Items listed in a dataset
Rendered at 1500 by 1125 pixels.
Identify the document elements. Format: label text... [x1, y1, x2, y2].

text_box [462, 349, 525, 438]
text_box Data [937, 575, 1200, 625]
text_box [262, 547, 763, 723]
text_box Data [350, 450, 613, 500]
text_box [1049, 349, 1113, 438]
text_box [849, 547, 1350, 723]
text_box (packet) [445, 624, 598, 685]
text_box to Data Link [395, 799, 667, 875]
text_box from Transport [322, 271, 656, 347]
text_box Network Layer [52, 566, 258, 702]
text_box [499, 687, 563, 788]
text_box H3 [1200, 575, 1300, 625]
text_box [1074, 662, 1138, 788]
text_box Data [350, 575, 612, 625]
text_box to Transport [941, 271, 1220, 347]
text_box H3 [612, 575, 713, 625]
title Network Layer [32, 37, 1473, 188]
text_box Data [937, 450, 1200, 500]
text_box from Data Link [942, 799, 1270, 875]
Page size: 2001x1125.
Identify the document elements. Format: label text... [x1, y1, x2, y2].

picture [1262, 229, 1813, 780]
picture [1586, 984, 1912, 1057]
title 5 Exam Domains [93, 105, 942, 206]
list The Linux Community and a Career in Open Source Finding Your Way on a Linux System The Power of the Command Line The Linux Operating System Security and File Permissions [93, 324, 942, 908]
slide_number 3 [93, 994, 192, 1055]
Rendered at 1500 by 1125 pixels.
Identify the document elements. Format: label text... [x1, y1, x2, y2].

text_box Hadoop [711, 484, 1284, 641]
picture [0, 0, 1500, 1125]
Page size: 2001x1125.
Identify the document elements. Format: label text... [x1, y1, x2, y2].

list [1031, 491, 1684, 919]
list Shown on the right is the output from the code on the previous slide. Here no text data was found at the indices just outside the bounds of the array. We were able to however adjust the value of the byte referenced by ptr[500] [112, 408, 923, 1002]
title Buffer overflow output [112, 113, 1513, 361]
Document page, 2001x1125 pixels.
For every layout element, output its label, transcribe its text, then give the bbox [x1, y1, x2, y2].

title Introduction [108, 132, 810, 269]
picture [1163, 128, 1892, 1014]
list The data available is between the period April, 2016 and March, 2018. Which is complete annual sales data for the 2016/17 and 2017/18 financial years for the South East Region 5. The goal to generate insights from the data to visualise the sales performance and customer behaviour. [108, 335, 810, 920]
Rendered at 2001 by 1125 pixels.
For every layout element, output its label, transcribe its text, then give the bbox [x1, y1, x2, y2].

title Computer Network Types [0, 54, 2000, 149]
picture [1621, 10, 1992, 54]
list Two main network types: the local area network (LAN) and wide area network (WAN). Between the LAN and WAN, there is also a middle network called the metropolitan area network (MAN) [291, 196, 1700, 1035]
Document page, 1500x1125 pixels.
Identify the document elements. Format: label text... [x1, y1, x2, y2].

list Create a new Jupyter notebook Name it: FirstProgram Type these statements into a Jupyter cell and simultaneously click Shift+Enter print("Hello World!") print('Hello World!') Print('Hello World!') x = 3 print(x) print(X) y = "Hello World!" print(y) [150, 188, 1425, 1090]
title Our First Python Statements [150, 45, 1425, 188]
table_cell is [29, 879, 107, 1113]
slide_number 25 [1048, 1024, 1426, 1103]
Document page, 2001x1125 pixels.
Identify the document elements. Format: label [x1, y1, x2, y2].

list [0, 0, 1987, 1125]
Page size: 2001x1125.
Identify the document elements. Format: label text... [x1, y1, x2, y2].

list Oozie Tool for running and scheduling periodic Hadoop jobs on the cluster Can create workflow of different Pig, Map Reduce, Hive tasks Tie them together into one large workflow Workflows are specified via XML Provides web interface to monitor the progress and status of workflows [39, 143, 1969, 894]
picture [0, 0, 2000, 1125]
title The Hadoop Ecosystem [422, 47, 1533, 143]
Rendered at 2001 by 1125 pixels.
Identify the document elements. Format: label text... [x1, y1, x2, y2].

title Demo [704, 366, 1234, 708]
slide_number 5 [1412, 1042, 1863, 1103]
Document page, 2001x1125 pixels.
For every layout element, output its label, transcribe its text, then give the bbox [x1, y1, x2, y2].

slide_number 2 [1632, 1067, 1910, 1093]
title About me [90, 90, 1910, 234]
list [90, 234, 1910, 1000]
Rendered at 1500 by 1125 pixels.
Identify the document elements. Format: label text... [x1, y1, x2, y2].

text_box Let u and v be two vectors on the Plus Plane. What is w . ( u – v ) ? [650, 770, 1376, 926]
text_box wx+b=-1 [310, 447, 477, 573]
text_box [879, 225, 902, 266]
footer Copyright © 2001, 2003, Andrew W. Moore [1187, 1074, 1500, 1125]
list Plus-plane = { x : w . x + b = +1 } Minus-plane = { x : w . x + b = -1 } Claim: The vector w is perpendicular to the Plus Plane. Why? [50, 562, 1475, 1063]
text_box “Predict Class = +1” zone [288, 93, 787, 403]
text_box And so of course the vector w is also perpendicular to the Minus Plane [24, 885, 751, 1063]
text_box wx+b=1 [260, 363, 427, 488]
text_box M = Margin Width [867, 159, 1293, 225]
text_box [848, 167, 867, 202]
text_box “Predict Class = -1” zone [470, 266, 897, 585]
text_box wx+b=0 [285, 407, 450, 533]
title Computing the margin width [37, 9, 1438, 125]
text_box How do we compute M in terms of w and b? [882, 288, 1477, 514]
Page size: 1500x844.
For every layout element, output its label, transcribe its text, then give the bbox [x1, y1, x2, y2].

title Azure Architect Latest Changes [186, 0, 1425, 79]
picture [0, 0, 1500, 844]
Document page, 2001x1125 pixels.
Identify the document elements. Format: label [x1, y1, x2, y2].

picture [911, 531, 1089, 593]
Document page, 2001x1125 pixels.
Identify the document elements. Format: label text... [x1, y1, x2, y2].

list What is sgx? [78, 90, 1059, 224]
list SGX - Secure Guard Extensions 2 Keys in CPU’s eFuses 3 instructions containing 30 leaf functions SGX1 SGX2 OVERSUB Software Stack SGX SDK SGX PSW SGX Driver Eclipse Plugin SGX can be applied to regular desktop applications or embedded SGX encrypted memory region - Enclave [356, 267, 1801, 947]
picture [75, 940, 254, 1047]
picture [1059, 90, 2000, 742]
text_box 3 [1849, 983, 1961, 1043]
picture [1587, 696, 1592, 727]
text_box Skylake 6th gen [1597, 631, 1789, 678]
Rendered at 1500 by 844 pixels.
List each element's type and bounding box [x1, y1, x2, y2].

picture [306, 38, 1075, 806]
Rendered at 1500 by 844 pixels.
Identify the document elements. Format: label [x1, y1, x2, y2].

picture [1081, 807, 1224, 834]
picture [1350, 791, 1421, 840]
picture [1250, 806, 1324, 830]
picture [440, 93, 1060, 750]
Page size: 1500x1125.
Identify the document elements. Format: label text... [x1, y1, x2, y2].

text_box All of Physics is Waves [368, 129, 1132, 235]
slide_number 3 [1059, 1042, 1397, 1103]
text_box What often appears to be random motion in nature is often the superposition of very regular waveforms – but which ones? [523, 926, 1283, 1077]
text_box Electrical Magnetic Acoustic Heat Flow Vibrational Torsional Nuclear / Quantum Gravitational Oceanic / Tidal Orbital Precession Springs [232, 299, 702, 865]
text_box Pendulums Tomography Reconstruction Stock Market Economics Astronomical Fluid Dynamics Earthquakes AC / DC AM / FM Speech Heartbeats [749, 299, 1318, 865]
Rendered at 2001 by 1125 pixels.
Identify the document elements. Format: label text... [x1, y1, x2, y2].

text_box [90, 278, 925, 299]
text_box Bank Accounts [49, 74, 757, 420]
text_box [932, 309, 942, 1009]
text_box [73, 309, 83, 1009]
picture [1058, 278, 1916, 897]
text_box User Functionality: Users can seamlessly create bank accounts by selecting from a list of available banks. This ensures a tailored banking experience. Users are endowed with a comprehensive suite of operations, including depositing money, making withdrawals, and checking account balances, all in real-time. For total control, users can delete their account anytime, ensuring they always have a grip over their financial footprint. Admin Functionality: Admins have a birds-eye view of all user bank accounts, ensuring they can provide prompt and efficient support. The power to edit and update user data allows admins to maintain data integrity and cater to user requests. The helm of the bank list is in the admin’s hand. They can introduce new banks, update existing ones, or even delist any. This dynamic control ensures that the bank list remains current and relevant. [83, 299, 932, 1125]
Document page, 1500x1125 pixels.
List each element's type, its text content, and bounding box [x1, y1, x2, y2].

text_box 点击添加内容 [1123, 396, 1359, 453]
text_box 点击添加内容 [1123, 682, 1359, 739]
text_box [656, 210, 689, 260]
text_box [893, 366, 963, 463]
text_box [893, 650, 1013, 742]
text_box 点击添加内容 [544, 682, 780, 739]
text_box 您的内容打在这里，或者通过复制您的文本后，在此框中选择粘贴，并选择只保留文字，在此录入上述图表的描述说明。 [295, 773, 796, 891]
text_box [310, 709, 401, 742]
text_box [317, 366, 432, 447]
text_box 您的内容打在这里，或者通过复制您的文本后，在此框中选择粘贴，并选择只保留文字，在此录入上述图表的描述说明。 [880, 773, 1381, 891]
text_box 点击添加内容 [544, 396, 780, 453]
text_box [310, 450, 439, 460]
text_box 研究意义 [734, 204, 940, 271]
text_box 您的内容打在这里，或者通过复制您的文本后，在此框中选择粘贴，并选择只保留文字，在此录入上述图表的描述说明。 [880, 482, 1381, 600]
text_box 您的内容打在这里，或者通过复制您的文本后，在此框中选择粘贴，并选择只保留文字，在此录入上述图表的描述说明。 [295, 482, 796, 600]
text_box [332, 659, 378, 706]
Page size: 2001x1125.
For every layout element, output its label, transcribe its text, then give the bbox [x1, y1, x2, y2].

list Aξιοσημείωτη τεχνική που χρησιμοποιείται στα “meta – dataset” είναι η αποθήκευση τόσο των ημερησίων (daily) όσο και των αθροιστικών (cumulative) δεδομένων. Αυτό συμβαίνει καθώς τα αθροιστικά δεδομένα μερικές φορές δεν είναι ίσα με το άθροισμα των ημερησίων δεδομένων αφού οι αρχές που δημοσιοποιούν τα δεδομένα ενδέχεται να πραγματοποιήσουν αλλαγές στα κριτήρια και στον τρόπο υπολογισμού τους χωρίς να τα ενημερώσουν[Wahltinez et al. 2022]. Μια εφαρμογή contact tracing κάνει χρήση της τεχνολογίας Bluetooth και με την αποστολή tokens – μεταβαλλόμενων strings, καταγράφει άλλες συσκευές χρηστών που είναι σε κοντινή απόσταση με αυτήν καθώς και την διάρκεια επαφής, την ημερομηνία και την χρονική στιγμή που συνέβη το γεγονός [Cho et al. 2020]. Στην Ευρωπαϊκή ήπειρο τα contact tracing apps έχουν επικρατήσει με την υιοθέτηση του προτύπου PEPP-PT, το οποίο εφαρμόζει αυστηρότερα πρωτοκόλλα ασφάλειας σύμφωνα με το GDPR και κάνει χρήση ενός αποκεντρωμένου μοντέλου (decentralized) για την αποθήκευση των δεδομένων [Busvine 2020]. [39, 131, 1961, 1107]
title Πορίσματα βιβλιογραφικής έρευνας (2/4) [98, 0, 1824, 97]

#### [Task instructions]
Among the entries above, the line containing "List each element's type and", the line containing "Page size: 1500x1125.", and all lines between them are to be restated word for word; nothing else belongs in the reply.

#### [Solution to this exercise]
List each element's type and bounding box [x1, y1, x2, y2].

picture [306, 38, 1075, 806]
Rendered at 1500 by 844 pixels.
Identify the document elements. Format: label [x1, y1, x2, y2].

picture [1081, 807, 1224, 834]
picture [1350, 791, 1421, 840]
picture [1250, 806, 1324, 830]
picture [440, 93, 1060, 750]
Page size: 1500x1125.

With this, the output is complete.